Your instructions:
Restate word for word every entry that appears below, skipping its pictures.

Data listing:
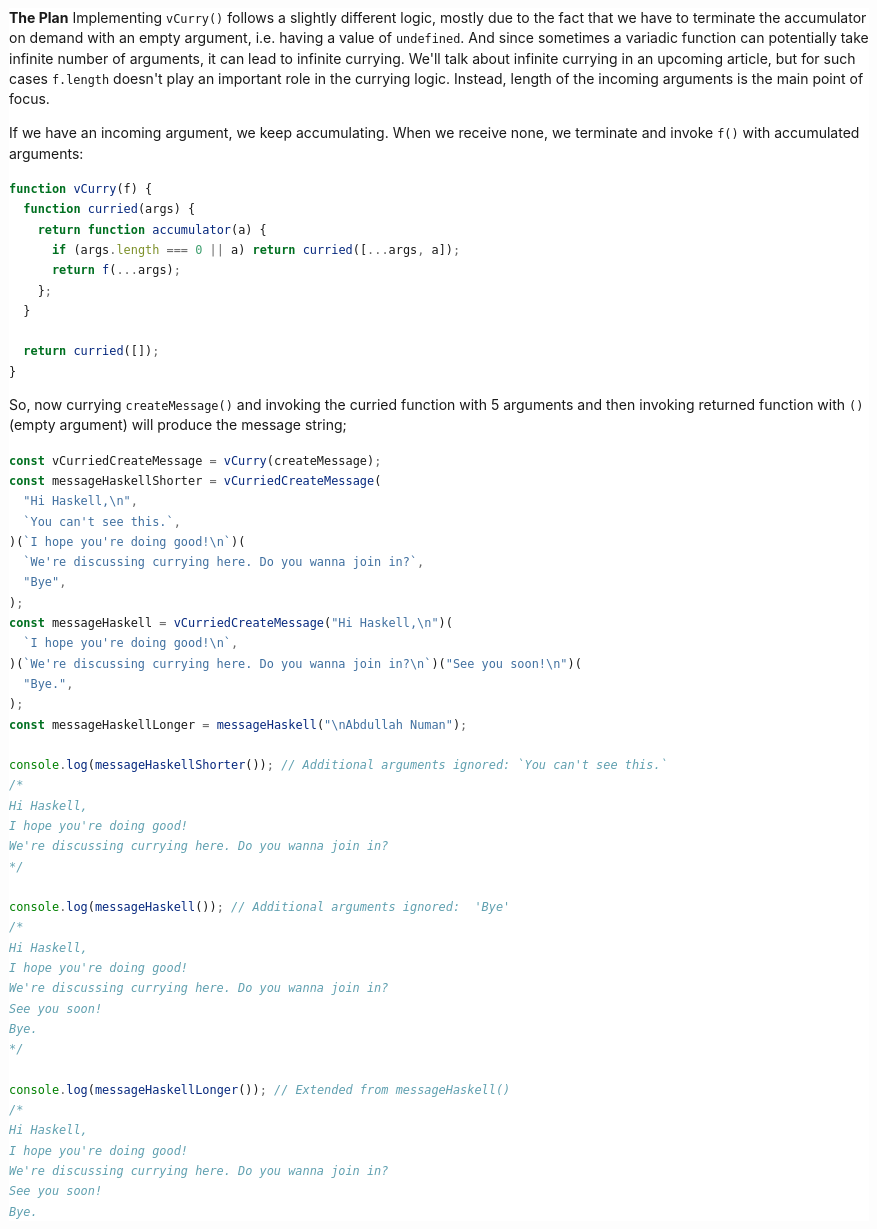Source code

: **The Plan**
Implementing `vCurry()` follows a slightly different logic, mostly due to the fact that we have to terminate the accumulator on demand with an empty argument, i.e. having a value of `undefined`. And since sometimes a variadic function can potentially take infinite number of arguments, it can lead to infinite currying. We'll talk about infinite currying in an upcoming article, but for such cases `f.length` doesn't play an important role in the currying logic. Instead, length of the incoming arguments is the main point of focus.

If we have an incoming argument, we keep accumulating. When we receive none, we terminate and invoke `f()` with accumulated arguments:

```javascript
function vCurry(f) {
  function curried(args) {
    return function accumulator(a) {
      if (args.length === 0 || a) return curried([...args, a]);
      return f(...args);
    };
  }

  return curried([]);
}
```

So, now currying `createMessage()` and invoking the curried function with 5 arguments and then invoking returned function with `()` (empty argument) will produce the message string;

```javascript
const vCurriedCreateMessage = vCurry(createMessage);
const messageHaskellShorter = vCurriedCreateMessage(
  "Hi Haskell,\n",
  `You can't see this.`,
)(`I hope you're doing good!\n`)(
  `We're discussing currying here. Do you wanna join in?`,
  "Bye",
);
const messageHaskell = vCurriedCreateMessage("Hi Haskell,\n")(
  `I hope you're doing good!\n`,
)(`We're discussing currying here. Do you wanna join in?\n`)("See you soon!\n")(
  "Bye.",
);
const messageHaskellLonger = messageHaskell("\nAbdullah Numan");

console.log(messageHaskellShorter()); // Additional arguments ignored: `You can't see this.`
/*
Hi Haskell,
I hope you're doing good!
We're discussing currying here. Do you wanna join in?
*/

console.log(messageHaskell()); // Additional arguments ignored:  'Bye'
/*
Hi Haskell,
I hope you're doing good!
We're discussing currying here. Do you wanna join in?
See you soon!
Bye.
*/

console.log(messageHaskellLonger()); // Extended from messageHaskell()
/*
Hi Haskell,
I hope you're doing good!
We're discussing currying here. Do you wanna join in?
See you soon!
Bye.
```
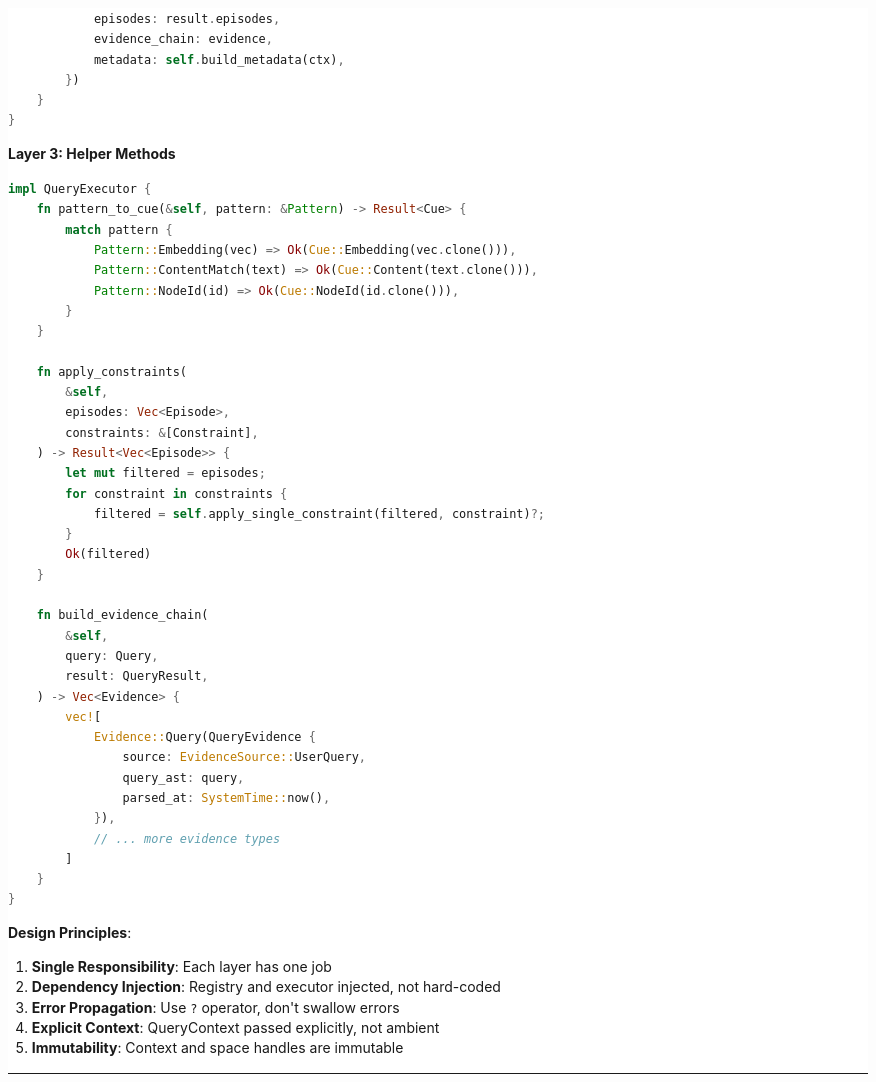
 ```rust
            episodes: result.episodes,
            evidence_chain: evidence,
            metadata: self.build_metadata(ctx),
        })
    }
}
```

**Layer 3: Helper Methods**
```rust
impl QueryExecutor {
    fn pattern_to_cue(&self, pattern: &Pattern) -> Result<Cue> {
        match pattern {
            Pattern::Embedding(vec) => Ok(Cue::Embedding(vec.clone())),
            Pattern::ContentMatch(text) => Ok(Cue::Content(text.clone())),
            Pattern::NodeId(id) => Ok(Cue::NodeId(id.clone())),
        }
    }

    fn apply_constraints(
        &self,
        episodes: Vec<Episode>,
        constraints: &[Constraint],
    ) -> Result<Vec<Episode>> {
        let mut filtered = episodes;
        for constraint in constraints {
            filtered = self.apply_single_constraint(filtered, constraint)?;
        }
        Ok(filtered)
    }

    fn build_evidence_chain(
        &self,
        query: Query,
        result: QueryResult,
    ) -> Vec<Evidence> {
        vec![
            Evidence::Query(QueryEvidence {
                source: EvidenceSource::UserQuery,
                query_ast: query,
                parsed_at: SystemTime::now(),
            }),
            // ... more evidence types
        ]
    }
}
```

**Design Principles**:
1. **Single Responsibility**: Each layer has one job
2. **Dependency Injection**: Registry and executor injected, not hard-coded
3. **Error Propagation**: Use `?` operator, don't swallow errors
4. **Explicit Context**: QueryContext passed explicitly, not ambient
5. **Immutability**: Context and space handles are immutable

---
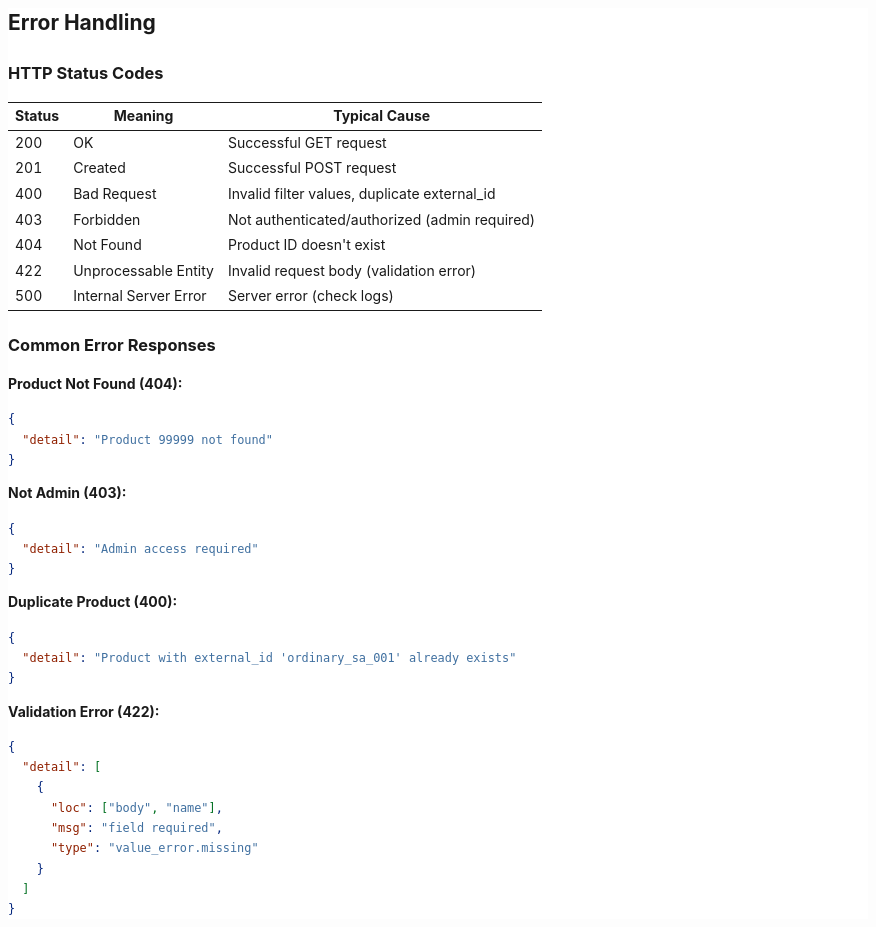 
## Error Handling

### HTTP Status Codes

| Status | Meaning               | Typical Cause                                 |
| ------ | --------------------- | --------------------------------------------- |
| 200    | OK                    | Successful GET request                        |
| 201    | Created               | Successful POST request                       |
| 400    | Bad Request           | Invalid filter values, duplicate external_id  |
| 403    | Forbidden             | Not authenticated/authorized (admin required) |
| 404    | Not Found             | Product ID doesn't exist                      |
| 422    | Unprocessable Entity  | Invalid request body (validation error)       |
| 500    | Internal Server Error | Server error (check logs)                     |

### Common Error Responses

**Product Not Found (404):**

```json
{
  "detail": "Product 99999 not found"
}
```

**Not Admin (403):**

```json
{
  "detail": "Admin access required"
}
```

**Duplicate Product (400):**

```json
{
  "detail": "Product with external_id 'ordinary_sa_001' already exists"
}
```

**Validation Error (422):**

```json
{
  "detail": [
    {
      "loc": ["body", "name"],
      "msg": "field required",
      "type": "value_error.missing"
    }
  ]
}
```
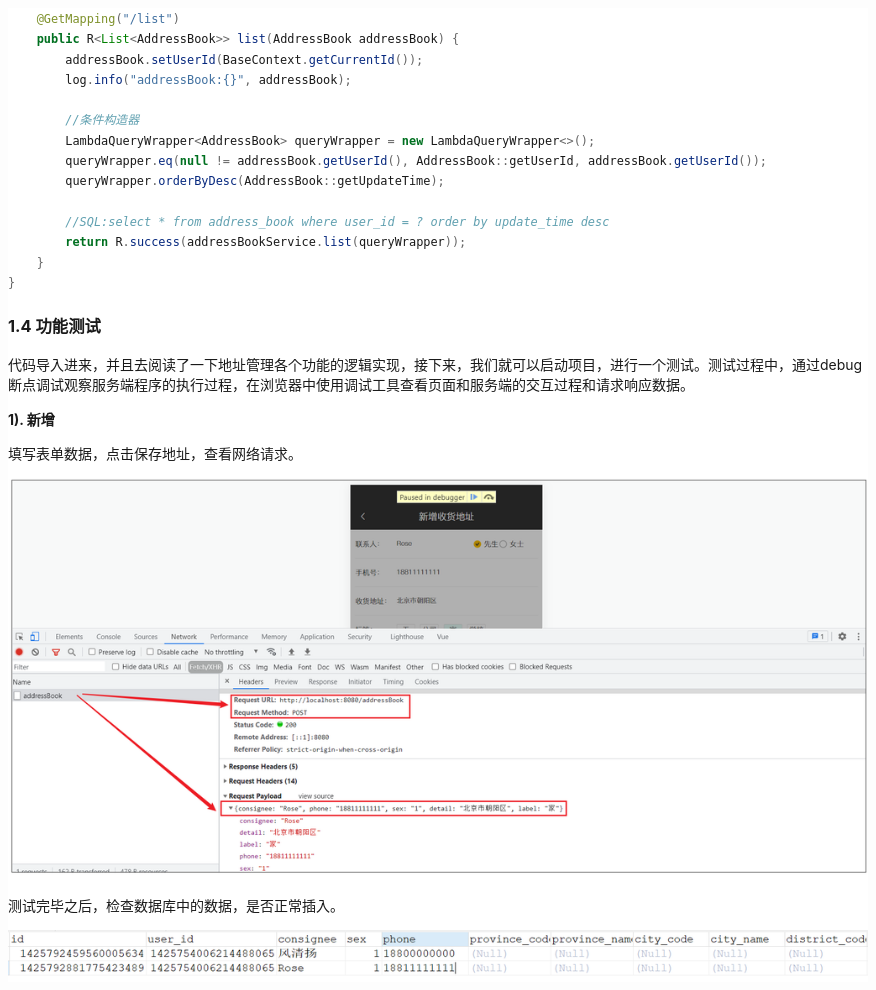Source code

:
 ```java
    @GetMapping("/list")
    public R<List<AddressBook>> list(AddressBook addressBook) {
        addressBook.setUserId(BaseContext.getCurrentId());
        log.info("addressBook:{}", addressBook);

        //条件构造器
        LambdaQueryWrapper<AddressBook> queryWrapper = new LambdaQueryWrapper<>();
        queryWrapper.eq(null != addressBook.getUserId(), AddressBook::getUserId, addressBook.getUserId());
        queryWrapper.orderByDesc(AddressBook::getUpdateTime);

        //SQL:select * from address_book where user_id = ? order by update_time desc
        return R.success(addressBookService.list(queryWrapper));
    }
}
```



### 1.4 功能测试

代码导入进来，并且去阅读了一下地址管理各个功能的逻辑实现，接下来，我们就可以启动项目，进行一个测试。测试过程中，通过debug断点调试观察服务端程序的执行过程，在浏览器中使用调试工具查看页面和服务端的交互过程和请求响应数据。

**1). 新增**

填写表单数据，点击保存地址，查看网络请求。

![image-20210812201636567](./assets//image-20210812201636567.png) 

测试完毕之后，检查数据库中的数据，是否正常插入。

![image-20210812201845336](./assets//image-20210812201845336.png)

Exercise result:
Source code

: **The Plan**
Implementing `vCurry()` follows a slightly different logic, mostly due to the fact that we have to terminate the accumulator on demand with an empty argument, i.e. having a value of `undefined`. And since sometimes a variadic function can potentially take infinite number of arguments, it can lead to infinite currying. We'll talk about infinite currying in an upcoming article, but for such cases `f.length` doesn't play an important role in the currying logic. Instead, length of the incoming arguments is the main point of focus.

If we have an incoming argument, we keep accumulating. When we receive none, we terminate and invoke `f()` with accumulated arguments:

```javascript
function vCurry(f) {
  function curried(args) {
    return function accumulator(a) {
      if (args.length === 0 || a) return curried([...args, a]);
      return f(...args);
    };
  }

  return curried([]);
}
```

So, now currying `createMessage()` and invoking the curried function with 5 arguments and then invoking returned function with `()` (empty argument) will produce the message string;

```javascript
const vCurriedCreateMessage = vCurry(createMessage);
const messageHaskellShorter = vCurriedCreateMessage(
  "Hi Haskell,\n",
  `You can't see this.`,
)(`I hope you're doing good!\n`)(
  `We're discussing currying here. Do you wanna join in?`,
  "Bye",
);
const messageHaskell = vCurriedCreateMessage("Hi Haskell,\n")(
  `I hope you're doing good!\n`,
)(`We're discussing currying here. Do you wanna join in?\n`)("See you soon!\n")(
  "Bye.",
);
const messageHaskellLonger = messageHaskell("\nAbdullah Numan");

console.log(messageHaskellShorter()); // Additional arguments ignored: `You can't see this.`
/*
Hi Haskell,
I hope you're doing good!
We're discussing currying here. Do you wanna join in?
*/

console.log(messageHaskell()); // Additional arguments ignored:  'Bye'
/*
Hi Haskell,
I hope you're doing good!
We're discussing currying here. Do you wanna join in?
See you soon!
Bye.
*/

console.log(messageHaskellLonger()); // Extended from messageHaskell()
/*
Hi Haskell,
I hope you're doing good!
We're discussing currying here. Do you wanna join in?
See you soon!
Bye.
```
 ```rust
            episodes: result.episodes,
            evidence_chain: evidence,
            metadata: self.build_metadata(ctx),
        })
    }
}
```

**Layer 3: Helper Methods**
```rust
impl QueryExecutor {
    fn pattern_to_cue(&self, pattern: &Pattern) -> Result<Cue> {
        match pattern {
            Pattern::Embedding(vec) => Ok(Cue::Embedding(vec.clone())),
            Pattern::ContentMatch(text) => Ok(Cue::Content(text.clone())),
            Pattern::NodeId(id) => Ok(Cue::NodeId(id.clone())),
        }
    }

    fn apply_constraints(
        &self,
        episodes: Vec<Episode>,
        constraints: &[Constraint],
    ) -> Result<Vec<Episode>> {
        let mut filtered = episodes;
        for constraint in constraints {
            filtered = self.apply_single_constraint(filtered, constraint)?;
        }
        Ok(filtered)
    }

    fn build_evidence_chain(
        &self,
        query: Query,
        result: QueryResult,
    ) -> Vec<Evidence> {
        vec![
            Evidence::Query(QueryEvidence {
                source: EvidenceSource::UserQuery,
                query_ast: query,
                parsed_at: SystemTime::now(),
            }),
            // ... more evidence types
        ]
    }
}
```

**Design Principles**:
1. **Single Responsibility**: Each layer has one job
2. **Dependency Injection**: Registry and executor injected, not hard-coded
3. **Error Propagation**: Use `?` operator, don't swallow errors
4. **Explicit Context**: QueryContext passed explicitly, not ambient
5. **Immutability**: Context and space handles are immutable

---
## Error Handling

### HTTP Status Codes

| Status | Meaning               | Typical Cause                                 |
| ------ | --------------------- | --------------------------------------------- |
| 200    | OK                    | Successful GET request                        |
| 201    | Created               | Successful POST request                       |
| 400    | Bad Request           | Invalid filter values, duplicate external_id  |
| 403    | Forbidden             | Not authenticated/authorized (admin required) |
| 404    | Not Found             | Product ID doesn't exist                      |
| 422    | Unprocessable Entity  | Invalid request body (validation error)       |
| 500    | Internal Server Error | Server error (check logs)                     |

### Common Error Responses

**Product Not Found (404):**

```json
{
  "detail": "Product 99999 not found"
}
```

**Not Admin (403):**

```json
{
  "detail": "Admin access required"
}
```

**Duplicate Product (400):**

```json
{
  "detail": "Product with external_id 'ordinary_sa_001' already exists"
}
```

**Validation Error (422):**

```json
{
  "detail": [
    {
      "loc": ["body", "name"],
      "msg": "field required",
      "type": "value_error.missing"
    }
  ]
}
```
Source code

:
 ```java
    @GetMapping("/list")
    public R<List<AddressBook>> list(AddressBook addressBook) {
        addressBook.setUserId(BaseContext.getCurrentId());
        log.info("addressBook:{}", addressBook);

        //条件构造器
        LambdaQueryWrapper<AddressBook> queryWrapper = new LambdaQueryWrapper<>();
        queryWrapper.eq(null != addressBook.getUserId(), AddressBook::getUserId, addressBook.getUserId());
        queryWrapper.orderByDesc(AddressBook::getUpdateTime);

        //SQL:select * from address_book where user_id = ? order by update_time desc
        return R.success(addressBookService.list(queryWrapper));
    }
}
```



### 1.4 功能测试

代码导入进来，并且去阅读了一下地址管理各个功能的逻辑实现，接下来，我们就可以启动项目，进行一个测试。测试过程中，通过debug断点调试观察服务端程序的执行过程，在浏览器中使用调试工具查看页面和服务端的交互过程和请求响应数据。

**1). 新增**

填写表单数据，点击保存地址，查看网络请求。

![image-20210812201636567](./assets//image-20210812201636567.png) 

测试完毕之后，检查数据库中的数据，是否正常插入。

![image-20210812201845336](./assets//image-20210812201845336.png)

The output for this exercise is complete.